Growth in the Garden: Wait until the wiliwili seedling has developed several leaves and some bark at its base before planting it out in a site with full sun; this takes 2-4 months. Water the new plant initially once a week for a month or two and then stop. The plant should then be watered only occasionally if at all. Remember, this is a dry forest tree and if you water it too often you’re likely to kill it by encouraging fungal or bacterial diseases to attack its roots and truck.
     Wiliwili grow fast and can reach six feet in height in less than a year. Unfortunately, they are one native tree that takes several years to mature, so don’t expect to see flowers and seeds on your tree until about the fifth year in the ground. It is natural for wiliwili to lose all or most of their leaves during the dry summer months, and I normally do not intervene in this natural cycle; the natural rest permits the tree to eliminate any pests that may be attacking its leaves. However, if you just can’t bear to see your wiliwili without leaves, you can (sparingly) water the tree during these dry months, tricking the plant into retaining most of its leaves.
Diseases and Pests: I have already mentioned the Erythrina gall wasp. Even though we now have an ally in the fight against this pest that doesn’t mean it has disappeared. The first damage normally appears nears the growing tips.

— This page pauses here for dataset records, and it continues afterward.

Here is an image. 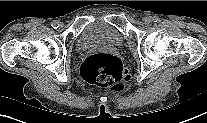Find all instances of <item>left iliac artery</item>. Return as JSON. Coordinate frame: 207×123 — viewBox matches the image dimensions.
Masks as SVG:
<instances>
[{"label":"left iliac artery","mask_w":207,"mask_h":123,"mask_svg":"<svg viewBox=\"0 0 207 123\" xmlns=\"http://www.w3.org/2000/svg\"><path fill=\"white\" fill-rule=\"evenodd\" d=\"M152 20H153L154 22H158V21H159V18H158V16H153V17H152Z\"/></svg>","instance_id":"1"}]
</instances>
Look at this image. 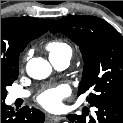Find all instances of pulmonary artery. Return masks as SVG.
<instances>
[{
	"label": "pulmonary artery",
	"mask_w": 123,
	"mask_h": 123,
	"mask_svg": "<svg viewBox=\"0 0 123 123\" xmlns=\"http://www.w3.org/2000/svg\"><path fill=\"white\" fill-rule=\"evenodd\" d=\"M50 61L55 68L59 70H63L68 67L70 63V56H62L59 58L50 57ZM29 95L30 93L28 91H22V90H15L10 94L13 100H16L18 98H27Z\"/></svg>",
	"instance_id": "e3ab8cb5"
}]
</instances>
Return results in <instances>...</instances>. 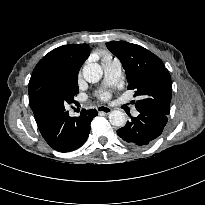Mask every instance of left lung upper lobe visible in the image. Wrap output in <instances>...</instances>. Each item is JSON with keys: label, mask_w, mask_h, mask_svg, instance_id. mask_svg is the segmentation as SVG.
Returning a JSON list of instances; mask_svg holds the SVG:
<instances>
[{"label": "left lung upper lobe", "mask_w": 205, "mask_h": 205, "mask_svg": "<svg viewBox=\"0 0 205 205\" xmlns=\"http://www.w3.org/2000/svg\"><path fill=\"white\" fill-rule=\"evenodd\" d=\"M107 48L121 61L129 83L128 89L142 99L136 109H147L168 115L170 113L172 83L163 62L140 45L125 41H111Z\"/></svg>", "instance_id": "5c2ea615"}]
</instances>
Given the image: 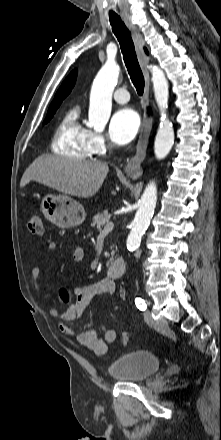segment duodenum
Here are the masks:
<instances>
[{
  "instance_id": "obj_1",
  "label": "duodenum",
  "mask_w": 221,
  "mask_h": 440,
  "mask_svg": "<svg viewBox=\"0 0 221 440\" xmlns=\"http://www.w3.org/2000/svg\"><path fill=\"white\" fill-rule=\"evenodd\" d=\"M126 263L124 259L118 257L112 260L108 266V274L111 278L117 279L125 274Z\"/></svg>"
}]
</instances>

If you cannot wait for the assassin wasp to show up, you can try to minimize the damage by applying systemic insecticides containing imidacloprid or acephate. Three other wiliwili pests worth noting are the Chinese rose beetle, spider mites and powdery mildew (a fungus). Rose beetles chew holes in the leaves while spider mites and powdery mildew cover the leaves with a white webbing or powder, respectively, that eventually kills the leaf. These pests make the tree unsightly but normally do not kill it. Please refer to the Enemies in the Garden page for ways to combat these pests.